#### Problem requirements:
According to the article on Tencent's game AI training platform, how many nodes does the Alluxio cluster that Tencent implemented have?
[[ Excerpt to read open ]]
Architecting a Thousand-Node Data Orchestration Platform to Accelerate Game AI Training at Tencent

Written by bin-fan | Published 2022/02/11
Tech Story Tags: machine-learning | ml | analytics | ai | model-training | data-orchestration | accelerate-game-ai-training | ai-training-at-tencent

TLDRTencent is one of the largest technology companies in the world and a leader in the gaming sector. The game AI platform supports AI research and development in Tencent. To provide model training with the best experience, Tencent has implemented a 1000-node Alluxio cluster and designed a scalable, robust, and performant architecture to accelerate the game AI training. via the TL;DR App

In this blog, guest writers Bing Zheng (Software Engineer at Tencent), Baolong Mao (Senior Software Engineer at Tencent), Zhizheng Pan (Senior Software Engineer at Tencent) shares the practice of running a 1000-node Alluxio cluster to speed up Ceph storage for game AI training at Tencent. The original content was published on Alluxio's Blog (Disclaimer: The author is a Founding Member @Alluxio).
[[ Excerpt to read closed ]]
[[ Dataset open ]]
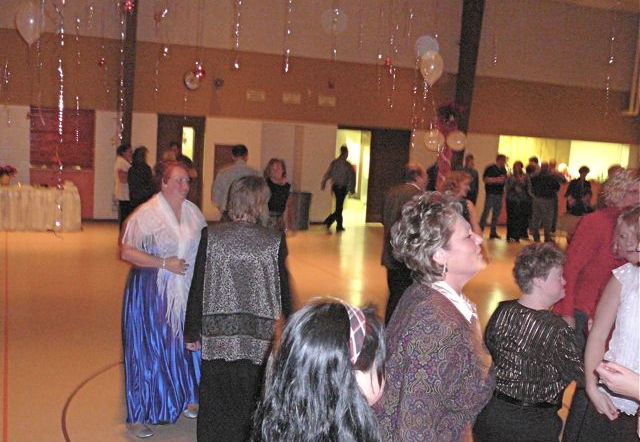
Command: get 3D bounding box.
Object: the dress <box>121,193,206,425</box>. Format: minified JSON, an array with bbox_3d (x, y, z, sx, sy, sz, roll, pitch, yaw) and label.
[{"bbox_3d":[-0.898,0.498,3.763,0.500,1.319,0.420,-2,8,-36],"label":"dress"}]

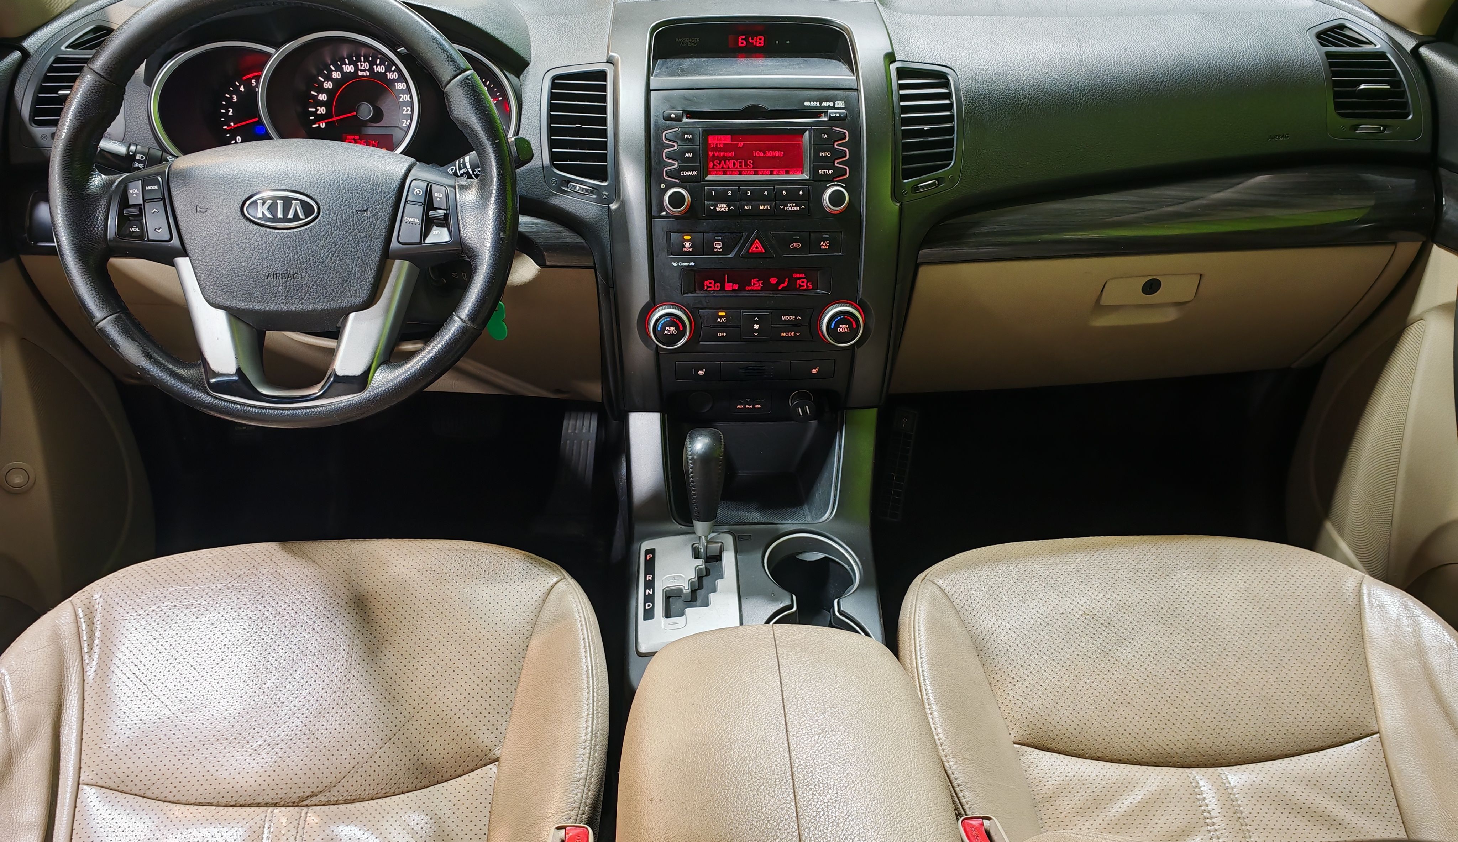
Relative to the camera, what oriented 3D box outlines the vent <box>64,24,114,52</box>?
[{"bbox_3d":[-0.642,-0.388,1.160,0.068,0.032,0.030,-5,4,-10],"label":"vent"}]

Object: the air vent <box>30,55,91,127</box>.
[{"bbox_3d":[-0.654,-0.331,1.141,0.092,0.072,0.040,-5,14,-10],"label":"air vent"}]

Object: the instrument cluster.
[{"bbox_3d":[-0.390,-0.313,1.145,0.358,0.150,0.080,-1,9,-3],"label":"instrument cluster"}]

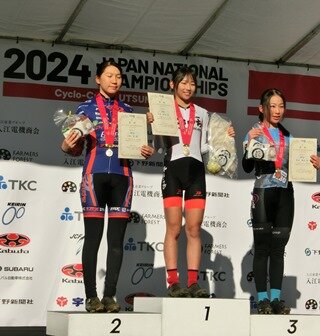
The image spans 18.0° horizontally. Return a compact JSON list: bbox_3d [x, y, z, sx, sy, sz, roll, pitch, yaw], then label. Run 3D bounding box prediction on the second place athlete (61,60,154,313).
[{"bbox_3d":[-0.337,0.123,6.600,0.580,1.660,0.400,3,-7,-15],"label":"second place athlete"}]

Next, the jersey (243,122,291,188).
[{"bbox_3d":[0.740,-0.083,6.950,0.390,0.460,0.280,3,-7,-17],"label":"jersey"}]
[[ Dataset closed ]]
[[ Dataset open ]]
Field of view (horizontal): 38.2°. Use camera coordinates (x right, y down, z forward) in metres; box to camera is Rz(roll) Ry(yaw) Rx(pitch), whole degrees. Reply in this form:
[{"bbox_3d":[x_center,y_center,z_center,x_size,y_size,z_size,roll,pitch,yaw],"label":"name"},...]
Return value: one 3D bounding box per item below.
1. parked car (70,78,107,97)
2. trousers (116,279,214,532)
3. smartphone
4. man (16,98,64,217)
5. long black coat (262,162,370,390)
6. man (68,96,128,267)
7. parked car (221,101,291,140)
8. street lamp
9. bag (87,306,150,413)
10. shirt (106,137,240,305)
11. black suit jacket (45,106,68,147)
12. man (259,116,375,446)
[[ Dataset closed ]]
#### Your response:
The Alluxio cluster has 1000 nodes.